• **Provided passage**

Now everyone in my section crowds to the left of the bus to watch the numbers go by. They cheer as the numbers get bigger, then they laugh at themselves for being so silly. We’re having a great time. It’s a pity I have to leave. When we get close, the doorman yells out to the driver. Often the bus doesn’t even stop completely when letting passengers off or taking them on, but the doorman doesn’t want his foreigner to get hurt trying to jump off a moving vehicle so he makes sure it has stopped completely before he steps aside from the doorway to let me out. We all wave good bye like good friends and they go on with their commute. Variations on this scene take place almost every day when I take the bus. They take good care of foreigners here.

One day while taking the number 13 down to Sai Gon, I notice a shadowy storefront along Cach Mang Thang. Bottles of snake wine in every shape and size. This is no tourist trap trying to pawn recycled cobras off on the unwary. This looks like the real deal. An ancient woman greets me at the entrance and, with a nod, tells her equally ancient husband to stay put. She’s got this one under control. We wander to the back of the small shop, passing right on by the pickled scorpions. Time slows down with every step back into the recesses of this dimly lit shop. The old lady seems to know exactly what I want. But still, a young woman appears out of nowhere to translate. “One of these,” I tell her, pointing to about a hundred bottles of snake wine.

• **Study questions**
• a. In the travel passage about the bus ride and the snake wine shop, which bus does the narrator take down to Sai Gon?
• b. Carry on the travel passage about the bus ride and the snake wine shop, picking up right after its final sentence.

• **Extracted information**
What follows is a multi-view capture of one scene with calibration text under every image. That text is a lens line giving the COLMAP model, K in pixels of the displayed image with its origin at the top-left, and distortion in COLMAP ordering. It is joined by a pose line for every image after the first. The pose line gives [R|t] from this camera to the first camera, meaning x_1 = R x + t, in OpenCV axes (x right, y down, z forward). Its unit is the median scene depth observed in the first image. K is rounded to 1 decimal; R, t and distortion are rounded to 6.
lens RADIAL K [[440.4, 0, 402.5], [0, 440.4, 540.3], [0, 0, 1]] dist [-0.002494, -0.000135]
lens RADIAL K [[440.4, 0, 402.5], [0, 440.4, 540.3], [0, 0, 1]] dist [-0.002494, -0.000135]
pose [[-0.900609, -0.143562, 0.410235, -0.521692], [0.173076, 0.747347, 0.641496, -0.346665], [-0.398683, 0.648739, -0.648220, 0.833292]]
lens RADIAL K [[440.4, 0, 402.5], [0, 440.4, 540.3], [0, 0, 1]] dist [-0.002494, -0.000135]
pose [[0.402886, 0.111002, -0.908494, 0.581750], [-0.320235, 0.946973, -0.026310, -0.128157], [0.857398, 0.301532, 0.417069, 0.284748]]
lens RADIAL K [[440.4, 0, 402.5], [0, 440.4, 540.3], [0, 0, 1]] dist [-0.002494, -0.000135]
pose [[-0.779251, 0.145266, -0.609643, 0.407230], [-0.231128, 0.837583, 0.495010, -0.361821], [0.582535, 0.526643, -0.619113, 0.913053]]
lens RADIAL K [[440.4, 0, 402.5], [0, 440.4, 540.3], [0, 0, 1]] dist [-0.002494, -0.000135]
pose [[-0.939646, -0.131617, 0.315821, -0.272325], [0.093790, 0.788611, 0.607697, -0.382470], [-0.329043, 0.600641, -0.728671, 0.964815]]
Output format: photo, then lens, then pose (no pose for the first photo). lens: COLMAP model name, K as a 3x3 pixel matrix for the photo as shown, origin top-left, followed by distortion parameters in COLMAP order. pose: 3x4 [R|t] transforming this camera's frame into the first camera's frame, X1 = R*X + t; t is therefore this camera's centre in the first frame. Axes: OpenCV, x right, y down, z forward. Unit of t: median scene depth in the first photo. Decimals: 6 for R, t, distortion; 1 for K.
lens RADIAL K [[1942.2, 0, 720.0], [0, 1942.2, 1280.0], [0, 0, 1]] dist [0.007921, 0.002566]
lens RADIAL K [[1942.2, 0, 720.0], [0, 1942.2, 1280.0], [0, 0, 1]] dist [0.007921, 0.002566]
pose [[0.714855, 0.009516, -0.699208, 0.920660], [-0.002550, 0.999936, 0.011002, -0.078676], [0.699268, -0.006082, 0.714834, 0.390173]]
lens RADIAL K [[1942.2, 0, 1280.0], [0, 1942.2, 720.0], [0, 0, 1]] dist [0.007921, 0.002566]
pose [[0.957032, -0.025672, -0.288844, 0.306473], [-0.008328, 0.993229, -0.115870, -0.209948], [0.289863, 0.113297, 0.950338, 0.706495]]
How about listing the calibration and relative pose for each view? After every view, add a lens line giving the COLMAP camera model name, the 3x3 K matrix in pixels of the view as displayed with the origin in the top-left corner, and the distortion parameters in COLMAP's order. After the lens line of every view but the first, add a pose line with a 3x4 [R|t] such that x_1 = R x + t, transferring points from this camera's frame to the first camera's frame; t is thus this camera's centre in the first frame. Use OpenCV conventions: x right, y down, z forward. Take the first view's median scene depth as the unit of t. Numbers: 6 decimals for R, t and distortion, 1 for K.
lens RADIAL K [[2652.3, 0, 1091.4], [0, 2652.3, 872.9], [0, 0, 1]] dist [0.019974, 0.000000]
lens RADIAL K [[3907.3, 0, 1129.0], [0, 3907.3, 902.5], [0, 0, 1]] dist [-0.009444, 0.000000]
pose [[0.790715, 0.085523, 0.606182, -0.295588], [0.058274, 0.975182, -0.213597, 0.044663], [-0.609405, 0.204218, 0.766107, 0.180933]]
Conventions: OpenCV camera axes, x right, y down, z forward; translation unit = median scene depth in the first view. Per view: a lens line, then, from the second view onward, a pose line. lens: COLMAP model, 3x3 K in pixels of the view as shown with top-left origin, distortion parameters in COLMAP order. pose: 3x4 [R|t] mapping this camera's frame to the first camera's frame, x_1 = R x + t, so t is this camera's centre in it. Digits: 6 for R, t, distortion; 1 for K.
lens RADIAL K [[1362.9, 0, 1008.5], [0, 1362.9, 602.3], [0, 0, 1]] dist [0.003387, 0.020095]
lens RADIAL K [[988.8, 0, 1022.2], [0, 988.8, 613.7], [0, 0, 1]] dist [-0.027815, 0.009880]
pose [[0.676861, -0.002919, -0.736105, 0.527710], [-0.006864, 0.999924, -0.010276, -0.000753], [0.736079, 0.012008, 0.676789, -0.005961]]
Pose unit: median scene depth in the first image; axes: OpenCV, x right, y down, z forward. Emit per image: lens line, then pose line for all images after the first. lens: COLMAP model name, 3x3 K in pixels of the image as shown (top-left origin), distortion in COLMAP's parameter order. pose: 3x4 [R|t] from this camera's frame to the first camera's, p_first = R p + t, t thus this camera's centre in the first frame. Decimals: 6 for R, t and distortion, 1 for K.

• **Outputs in order**
• a. The number 13.

• b.
I had no idea there would be so many variations. Some bottles have just one snake, some have two. Every snake has a unique expression on its face. That actually means something. The condition of the snake at the moment it drowns determines how it will affect the alcohol it steeps in. None of the bottles are labeled. All of them have various seeds, roots and stems soaking at the bottom. All have been aging for different amounts of time. I have no idea what any of it means or how long snake wine is supposed to age so I rely entirely upon the old woman to guide me.

At first she just watches me look at the bottles for a while. Then she comes closer and gets my attention. “It is for a man?” she says through her translator, her eyes just a few inches from mine.

A big suckery smile creeps all over my face. The translator disappears again without even waiting for me to answer in words. I feel silly, and maybe I’ve just been in Vietnam too long, but I actually believe that a shot of cobra moonshine might make someone fall in love with me. The old woman looks at me periodically as she examines the contents of several bottles. Finally she settles on one, cleans the dust off of it with a towel to have a better look, then hands it to me. She smiles and puts her arm around me in an affectionate way, and says something in Vietnamese which I take to mean, “This is the one that will work the magic you want.” There is no doubt in my mind that this woman understands my heart completely. Probably more completely than I do. I take the bottle, plus some to share with my friends. I have never been the slightest bit superstitious, but I get back on the number 13 bus absolutely elated by this crazy new mystical belief in the power of snake wine.

Later, my mood swings like a pendulum. Magic love potions? What an idiot! When did I turn into such a sap?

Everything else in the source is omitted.